Because of an overwhelming response to the map and data, SPLC declined to comment further when contacted by A Plus.

But the maps are a useful and eye-opening look at how widespread many hate groups have become. In Pennsylvania, a state known for its political divides — it oscillates frequently between red and blue — there are 40 active hate groups. Some are even concentrated in the greater Philadelphia region.

Hate groups operating in Pennsylvania, according to the SPLC.

Frighteningly, the SPLC points out that the number of hate groups has been increasing over the last few years. Florida has the most hate groups in the country, according to SPLC, with a total of 63. 

Since 2015 alone, there has been a 197 percent increase in anti-Muslim hate groups across the United States. But there has also been a larger trend since 1999, with hate groups rising, falling and then rising again since 2014 in numbers across the country. And while there are still far less white nationalists than you might think, the groups remain a serious threat. 

Hate groups have been on the rise.  Southern Poverty Law Center

SPLC doesn't just map out the danger, though. They also have solutions. Their comprehensive guide to beating these groups, titled 10 Ways To Fight Hate: A Community Response Guide, is an instructive read.

First, and most importantly, the guide instructs you to act. 

"Do something," it says. "In the face of hatred, apathy will be interpreted as acceptance by the perpetrators, the public and — worse — the victims. Community members must take action; if we don't, hate persists."

The SPLC guide says that hosting a community meeting, signing a petition, leading a prayer, restoring vandalism, or simply utilizing whatever your skills are to push back on hate are all worthwhile.

Second, it wants you to join forces. 

"Reach out to allies from churches, schools, clubs, and other civic groups," the guide says. "Create a diverse coalition. include children, police and the media. Gather ideas from everyone, and get everyone involved."

Growth of hate groups across America. Southern Poverty Law Center

Of course, it stands to reason that with more hate groups come more hate crime victims. So the SPLC advises you to support the victims, too.
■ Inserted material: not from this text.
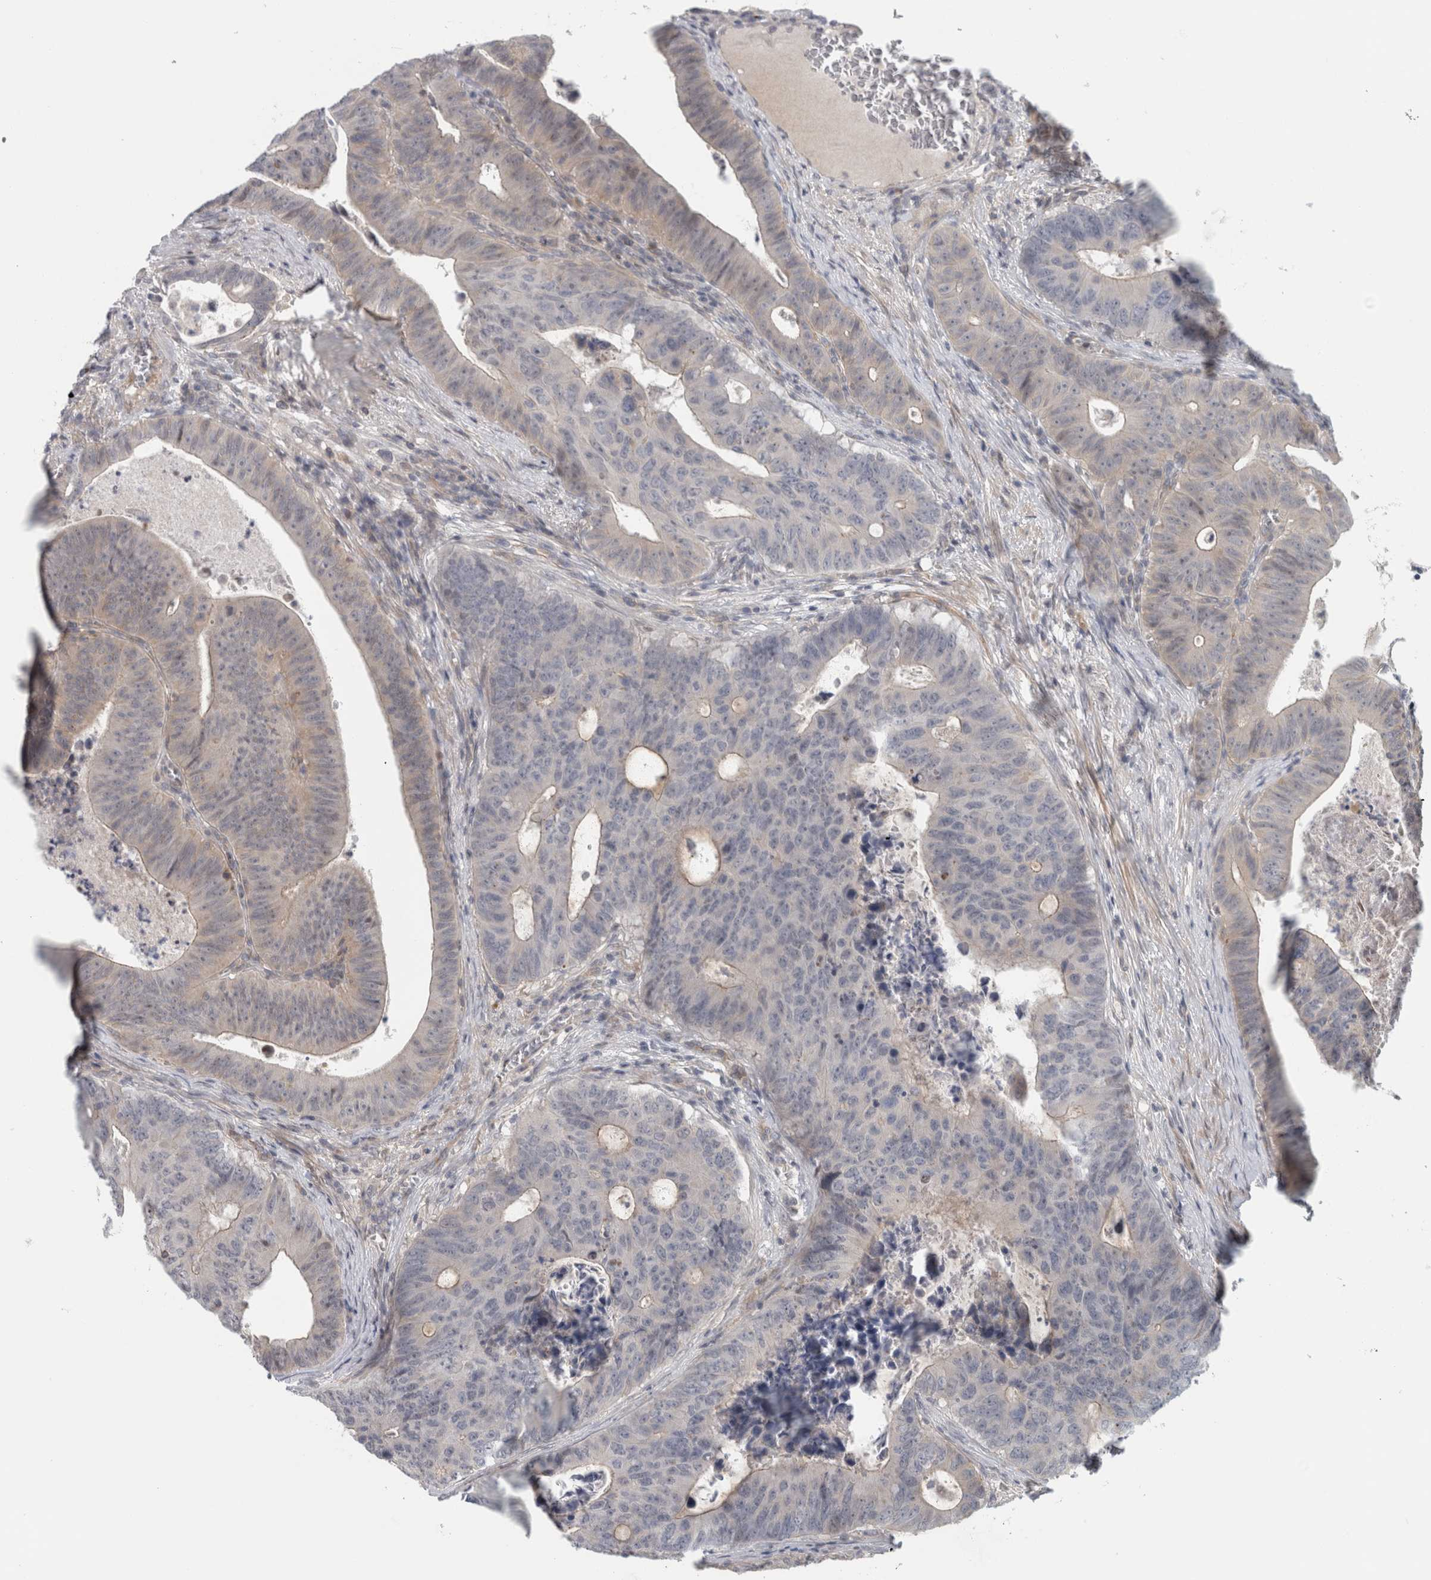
{"staining": {"intensity": "negative", "quantity": "none", "location": "none"}, "tissue": "colorectal cancer", "cell_type": "Tumor cells", "image_type": "cancer", "snomed": [{"axis": "morphology", "description": "Adenocarcinoma, NOS"}, {"axis": "topography", "description": "Colon"}], "caption": "Tumor cells show no significant positivity in adenocarcinoma (colorectal). (Stains: DAB (3,3'-diaminobenzidine) immunohistochemistry with hematoxylin counter stain, Microscopy: brightfield microscopy at high magnification).", "gene": "ZNF804B", "patient": {"sex": "male", "age": 87}}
If you are a victim, report it — "in detail" — and make sure you're getting help. Speak up. Make sure you are challenging hate groups in ways that draw attention away from hate, and towards unity. 

The SPLC guide continues by imploring readers to educate yourself, create an alternative to joining a hate group, pressure your leaders, stay engaged, teach acceptance and dig deeper.

"We all grow up with prejudices," the SPLC writes. "Acknowledging them — and working through them — can be a scary and difficult process. It's also one of the most important steps toward breaking down the walls of silence that allow intolerance to grow. Luckily, we all possess the power to overcome our ignorance and fear, and to influence our children, peers, and communities."